In a cross-sectional study that appeared in the January 12, 2021, issue of JAMA Network Open, Dr Thomas Reese and colleagues applied the 2013 USPSTF criteria and then the revised criteria (under review in 2020) to respondents to the Centers for Disease Control and Prevention Behavioral Risk Factor Surveillance System. In the revised criteria, screening for lung cancer is recommended for people 50 to 80 years of age (rather than 55-80 years) who have a smoking history of more than 30 pack-years (rather than 20 pack-years) and are current smokers or who have quit within the past 15 years.
A total of 40,869 people 50 to 80 years old who had a history of smoking were included in the study. The new criteria increased the eligibility rate from 29.4% to 38.3% in men (a 30.3% increase), from 25.9% to 36.4% in women (a 40.5% increase), from 31.1% to 40.9% in Whites (a 31.9% increase), from 16.3% to 28.8% in Blacks (a 76.7% increase), and from 10.5% to 18.7% in Hispanics (a 78.1% increase).
Despite these improvements, “Compared with men, women had lower odds of eligibility, and compared with White [individuals], Black and Hispanic individuals had lower odds of eligibility.”
Addition of Chemotherapy to Immunotherapy Improves PFS in PD-L1–Positive NSCLC
The addition of chemotherapy to immunotherapy does not improve PFS, overall survival (OS), or ORR in NSCLC, according to a new meta-analysis, but it does improve PFS among patients whose tumor expression of programmed death ligand 1 (PD-L1) is at least 50%.
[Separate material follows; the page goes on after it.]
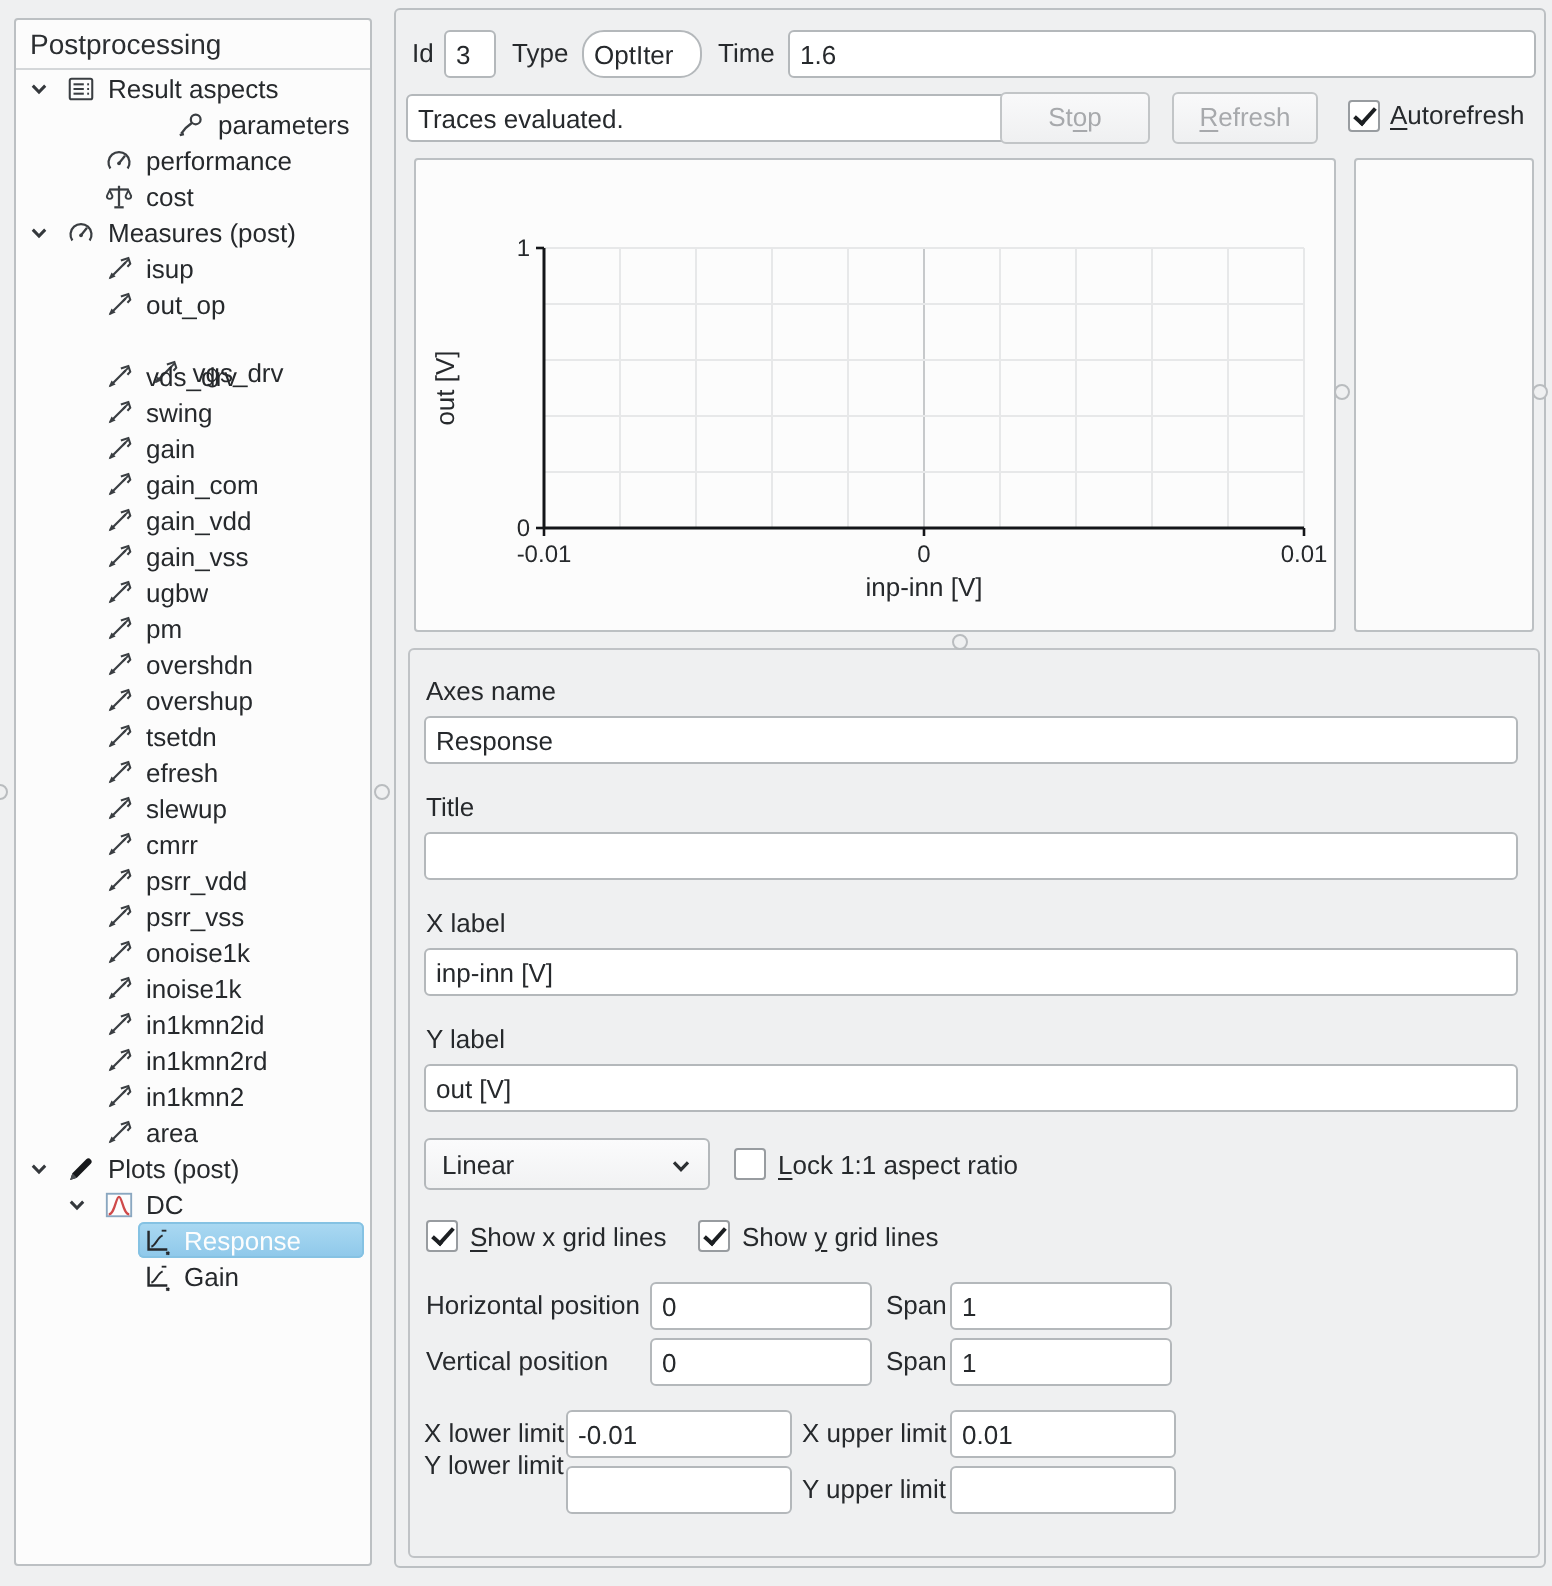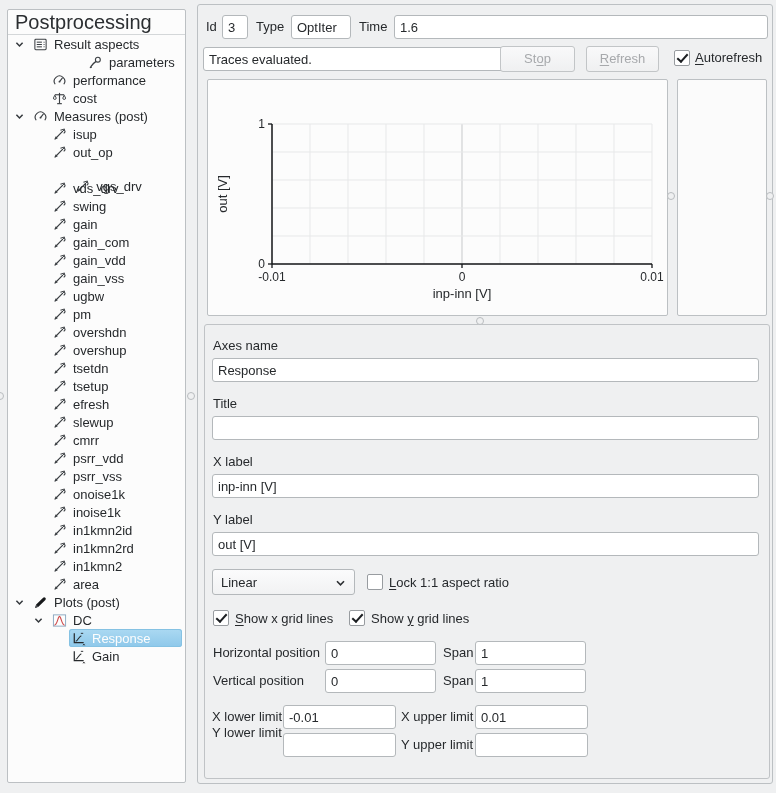"Postprocessing" #sidebar-title { font-size: 20px -> 14px }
The meta-analysis, which was published in BMJ Open on November 20, 2020, by Dr Lingling Li and colleagues, included 10 randomized controlled trials of 5765 patients who had received first-line immunotherapy (IO) or immunotherapy plus chemotherapy (IC) for advanced NSCLC. Although no significant differences were found between PFS, OS, or ORR in the 2 groups, the researchers found that PFS was significantly better with IC than with IO in the patients who had tumor PD-L1 expression of at least 50% (HR, 1.81; 95% CI, 1.18-2.78). Furthermore, both PFS and OS were better with IC than with IO in the patients whose tumor PD-L1 expression was at least 1%.
Adverse events were more common with IC than IO, but immune-related adverse events were more common with IO.